The McNemar test is a *change-detection assessment of a binary response*. To illustrate, please consider the hypothetical case of a sample of $50$ people who are evaluating two political candidates before and after a debate. Suppose $26$ people prefer *Candidate A* both before and after the debate, $14$ people prefer *Candidate B* both before and after the debate, $9$ people switched their preference from *Candidate A* to *Candidate B*, and $1$ person switched their preference from *Candidate B* to *Candidate A*. Despite the fact that this sample has $50$ participants, it is only the $10$ people who switched their preference that are being analyzed with the McNemar test. Among this subset, there is evidence that *Candidate B* did better on the debate. Overall, support for *Candidate A* in the whole sample fell from $35$ out of $50$ ($70\%$) to $27$ out of $50$ ($54\%$). *Candidate A* still has a majority of support among the sample, but by a smaller margin than the one that *Candidate A* enjoyed prior to the debate. Thus, the statistical inference for the McNemar test is centered on the population change-rate $\phi_{rb}$ rather than the overall proportional preferences.

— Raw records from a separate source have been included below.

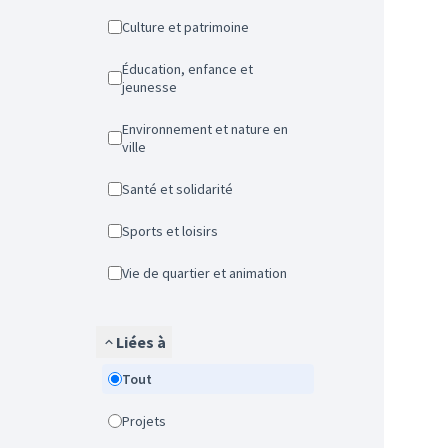
Culture et patrimoine
Éducation, enfance et
jeunesse
Environnement et nature en
ville
Santé et solidarité
Sports et loisirs
Vie de quartier et animation
Liées à
Tout
Projets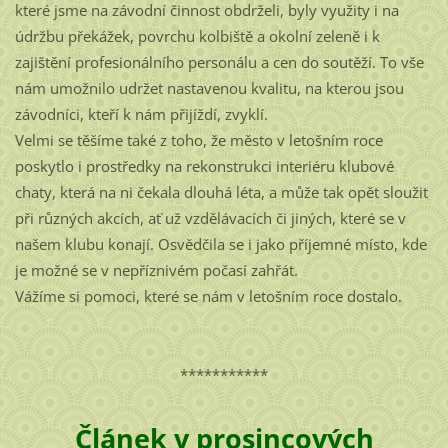
které jsme na závodní činnost obdrželi, byly využity i na
údržbu překážek, povrchu kolbiště a okolní zeleně i k
zajištění profesionálního personálu a cen do soutěží. To vše
nám umožnilo udržet nastavenou kvalitu, na kterou jsou
závodníci, kteří k nám přijíždí, zvyklí.
Velmi se těšíme také z toho, že město v letošním roce
poskytlo i prostředky na rekonstrukci interiéru klubové
chaty, která na ni čekala dlouhá léta, a může tak opět sloužit
při různých akcích, ať už vzdělávacích či jiných, které se v
našem klubu konají. Osvědčila se i jako příjemné místo, kde
je možné se v nepříznivém počasí zahřát.
Vážíme si pomoci, které se nám v letošním roce dostalo.
***********
Článek v prosincových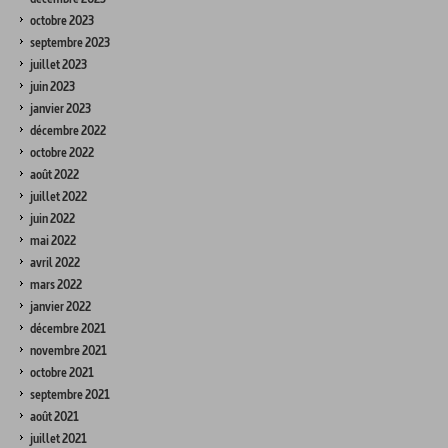
octobre 2023
septembre 2023
juillet 2023
juin 2023
janvier 2023
décembre 2022
octobre 2022
août 2022
juillet 2022
juin 2022
mai 2022
avril 2022
mars 2022
janvier 2022
décembre 2021
novembre 2021
octobre 2021
septembre 2021
août 2021
juillet 2021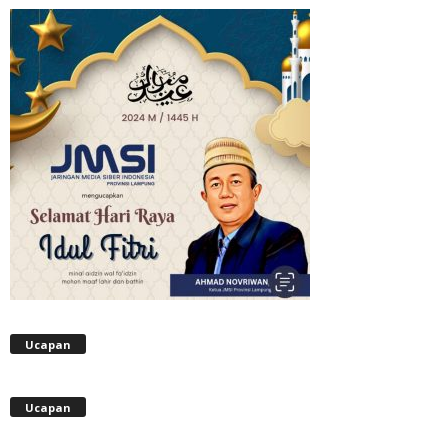
Ucapan
Ucapan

# Using the `dfba_mcnemar()` Function

The `dfba_mcnemar()` function has the following five arguments (default values are included for arguments that have them):

* `n_01`

* `n_10`

* `a0 = 1`

* `b0 = 1`

* `prob_interval = .95`

The `n_01` argument is the number of respondents that were initially scored as a $0$ but switched to a $1$ score after some treatment or experience. The `n_10` argument is the frequency of respondents that switch from $1$ to $0$ *All of respondents who did not switch their response are ignored.* The analytic focus on *only those observations of category change* is a central feature of *both* the frequentist *and* the Bayesian forms of the McNemar test. 

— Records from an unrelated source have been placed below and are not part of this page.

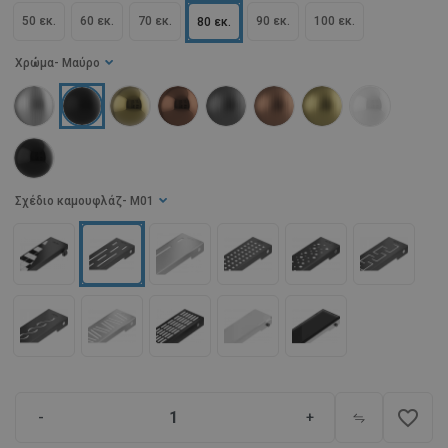
50 εκ.
60 εκ.
70 εκ.
90 εκ.
100 εκ.
80 εκ.
Χρώμα
- Μαύρο
Σχέδιο καμουφλάζ
- M01
favorite_border
-
+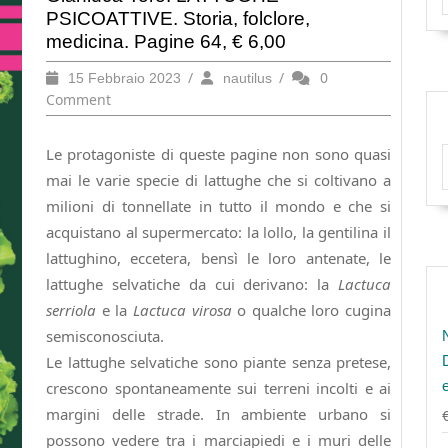
PSICOATTIVE. Storia, folclore,
medicina. Pagine 64, € 6,00
15
/
nautilus
/
0
15 Febbraio 2023
nautilus
Febbraio
Comment
2023
Le protagoniste di queste pagine non sono quasi
mai le varie specie di lattughe che si coltivano a
milioni di tonnellate in tutto il mondo e che si
acquistano al supermercato: la lollo, la gentilina il
lattughino, eccetera, bensì le loro antenate, le
lattughe selvatiche da cui derivano: la
Lactuca
serriola
e la
Lactuca virosa
o qualche loro cugina
semisconosciuta.
Le lattughe selvatiche sono piante senza pretese,
crescono spontaneamente sui terreni incolti e ai
margini delle strade. In ambiente urbano si
possono vedere tra i marciapiedi e i muri delle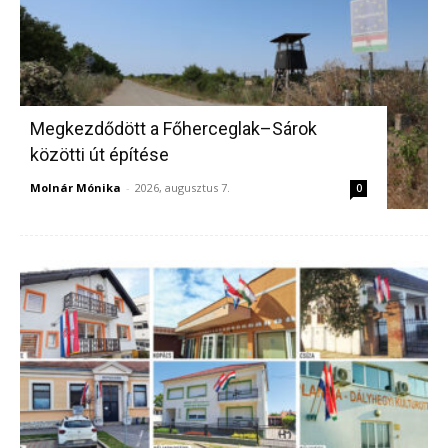
Megkezdődött a Főherceglak–Sárok
közötti út építése
Molnár Mónika
-
2026, augusztus 7.
0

The `a0` and `b0` arguments are the two shape parameters for the prior beta distribution for the $\phi_{rb}$ parameter. The uniform distribution (*i.e.*, $a0=b0=1$) is the default prior for the change-rate parameter. Finally, the `prob_interval` argument is the value for the interval estimates for $\phi_{rb}$. The default value for \pkg{prob\_interval} is $.95$. 

## Example 

For example, in a repeated-measures design, the responses $n=17$ participants indicate category change from $0$ to $1$, and the responses of $2$ participants indicate category change from $1$ to $0$. Using the default values of the prior beta shape parameters (`a0 = 1, b0 = 1`) and of the desired probability interval (`prob_interval = .95`):

```{r}
dfba_mcnemar(n_01 = 17,
             n_10 = 2)
```


For this example, there is a high probability -- $.9997988$ -- for the hypothesis that $\phi_{rb}> .5$. Point and interval estimates for $\phi_{rb}$ are also provided. The Bayes factor against the point-null hypothesis that $\phi_{rb}=.5$ is $BF_{10}=153.3006$ (see the vignette for the `dfba_beta_bayes_factor()` function). The output also provides a Bayes factor in support of the interval alternative hypothesis that $H_1:\,\phi_{rb}>.5$ (i.e., $BF_{10}=4,968.55$). 

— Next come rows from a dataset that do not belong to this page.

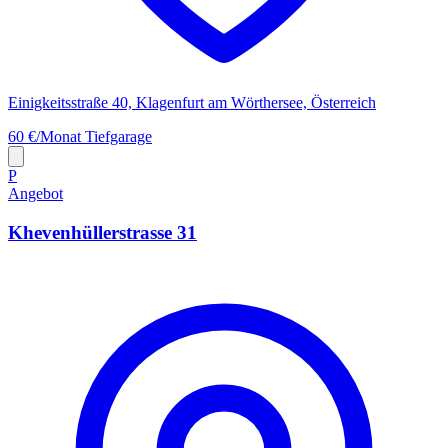
Einigkeitsstraße 40, Klagenfurt am Wörthersee, Österreich
60 €/Monat
Tiefgarage
P
Angebot
Khevenhüllerstrasse 31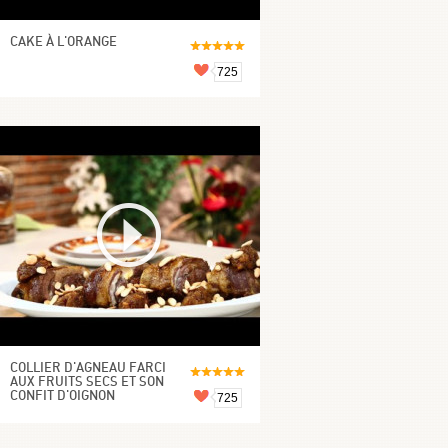
CAKE À L'ORANGE
725
COLLIER D'AGNEAU FARCI
AUX FRUITS SECS ET SON
CONFIT D'OIGNON
725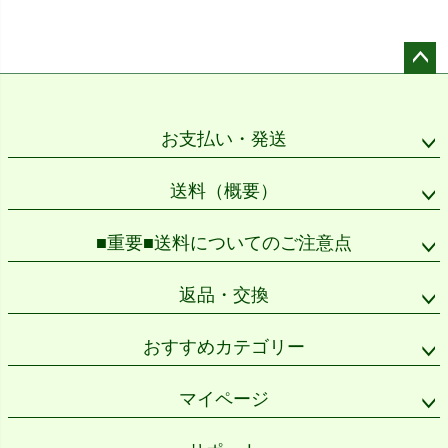
ペー
ジト
ップ
お支払い・発送
へ
送料（概要）
■重要■送料についてのご注意点
返品・交換
おすすめカテゴリー
マイページ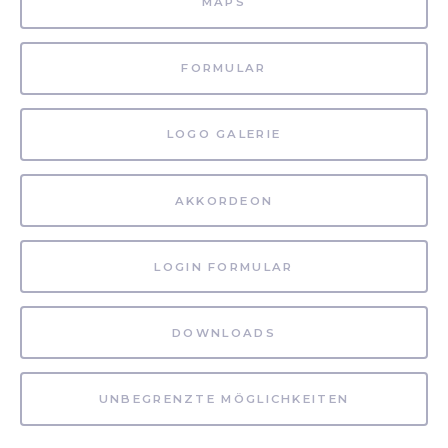
MAPS
FORMULAR
LOGO GALERIE
AKKORDEON
LOGIN FORMULAR
DOWNLOADS
UNBEGRENZTE MÖGLICHKEITEN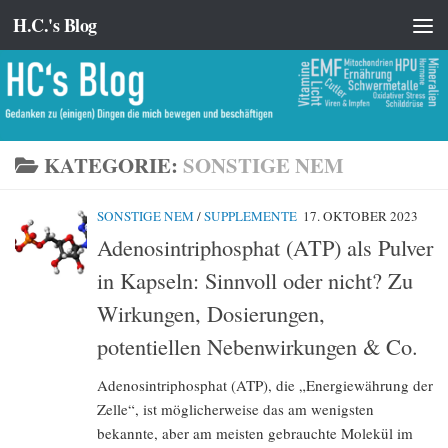
H.C.'s Blog
Zum Inhalt springen
KATEGORIE:
SONSTIGE NEM
SONSTIGE NEM
/
SUPPLEMENTE
17. OKTOBER 2023
Adenosintriphosphat (ATP) als Pulver
in Kapseln: Sinnvoll oder nicht? Zu
Wirkungen, Dosierungen,
potentiellen Nebenwirkungen & Co.
Adenosintriphosphat (ATP), die „Energiewährung der
Zelle“, ist möglicherweise das am wenigsten
bekannte, aber am meisten gebrauchte Molekül im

The `plot()` method produces a visualization of the prior and posterior distributions for the $\phi_{rb}$ parameter. Note: a plot of the posterior distribution without the prior distribution is given by including the argument `plot.prior = FALSE` (the default is `plot.prior = TRUE`).  


```{r fig.width = 7}
plot(dfba_mcnemar(n_01 = 17,
                  n_10 = 2))
```


In conclusion, the `dfba_mcnemar()` function computes centrality estimates and interval estimates for the population change-rate parameter. Bayes factors for tests of hypotheses about the population parameter are also provided. The function further enables plots of the prior and posterior distributions. 

# References

Chechile, R.A. (2020). *Bayesian Statistics for Experimental Scientists: A General Introduction Using Distribution-Free Methods*. Cambridge: MIT Press.

Siegel, S., and Castellan, N. J. (1988) *Nonparametric Statistics for the Behavioral Sciences*. New York: McGraw Hill.